Je citerai trois personnes. Il y a d’abord Katsuya Tomita qui a réalisé avec son collectif Kuzoku, Saudade, ce film de trois heures sur le skate. Il y a Kōji Fukada, le réalisateur de Au revoir l’été, Harmonium et L’infirmière. Et aussi Tetsuya Mariko, qui a fait Et je devins père. Nous sommes venus tous les quatre à Cannes en 2004, parce qu’il y avait un séminaire autour de la production internationale. Je pense qu’il y a des préoccupations et une sensibilité communes entre nous. J’ajouterai le nom de Sho Miyake qui est sans doute moins connu en Europe, mais qui m’est sans doute le cinéaste le plus proche en termes de culture et de sensibilité. Tous les deux, nous avons été extrêmement influencés par la pensée de Hasumi, un très grand critique et théoricien au Japon, et qui a un peu accouché d’une sorte de Nouvelle Vague du cinéma japonais.

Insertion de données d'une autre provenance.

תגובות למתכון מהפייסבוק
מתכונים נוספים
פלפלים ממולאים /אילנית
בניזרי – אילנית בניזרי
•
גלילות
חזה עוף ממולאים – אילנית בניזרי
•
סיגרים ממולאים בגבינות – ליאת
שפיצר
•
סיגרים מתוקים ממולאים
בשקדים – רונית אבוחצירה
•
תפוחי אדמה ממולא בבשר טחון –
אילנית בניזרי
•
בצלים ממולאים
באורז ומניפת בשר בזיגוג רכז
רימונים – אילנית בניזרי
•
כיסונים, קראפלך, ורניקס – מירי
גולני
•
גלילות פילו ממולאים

Nous avons assimilé sa pensée de la même manière.
Le thème de la disparition qui insiste tellement dans votre œuvre, est-il lié à votre culture théorique du cinéma, l’obsession du Vertigo d’Hitchcock, l’idée que le cinéma est toujours lié par essence à ce motif de la disparition, ou engage-t-il un rapport plus intime, voire biographique, à cette question (disparition d’un proche, etc) ?
À vrai dire, je ne fais pas forcément consciemment des films autour de la disparition. Drive my car comme Asako I et II ont été adaptés de textes littéraires qui avaient choisi la disparition comme figure centrale de leurs récits. Donc ce qu’on peut dire, c’est que j’ai délibérément choisi des matériaux dont le thème principal est la disparition d’une personne. J’ai l’impression que d’un point de vue presque technique la disparition est un outil dramatique très utile pour faire avancer une intrigue, structurer un récit. S’il n’y a pas une perte à un endroit, et donc une quête pour essayer de restituer ce qu’il manque, il est plus difficile de faire avancer un film. Je dirais donc que c’est un moteur intéressant pour le cinéma.
Et Vertigo ? C’est un film matriciel pour vous ?
J’adore Hitchcock. J’adore la mise en scène du suspense. C’est une des choses qui m’intéresse le plus au cinéma. Dans un de mes précédents films, contrairement à Drive my Car et Asako I et II, Happy Hours, on ne part pas d’un manque pour essayer de restituer quelque chose, mais au fil du film, on se rend compte qu’il manquait quelque chose. À chaque fois, la disparition est ce qui tend de façon très efficace le récit, et produit un suspense.
Vous diriez donc que la disparition ne vous intéresse que comme motif formel ? Elle ne constitue pas votre sensibilité et votre rapport au monde ?
Pour être tout à fait franc avec vous, j’ai subi assez peu de deuils de personnes chères pour l’instant dans ma vie. Ce n’est donc pas mon matériau biographique qui m’incite à revenir aussi souvent sur ce motif de la disparition. D’ailleurs expliquer ma vie à travers mes films n’est pas forcément ce à quoi j’aspire. Il est néanmoins indispensable de puiser dans ses émotions personnelles pour incarner les histoires qu’on explique. Cela paraît très proche, mais ça ne marche pas exactement dans le même sens. Je préfère mettre ma vie au service des histoires que je explique plutôt que d’inventer des histoires pour expliquer ma vie.
Drive my car, est en salle depuis le 18 août.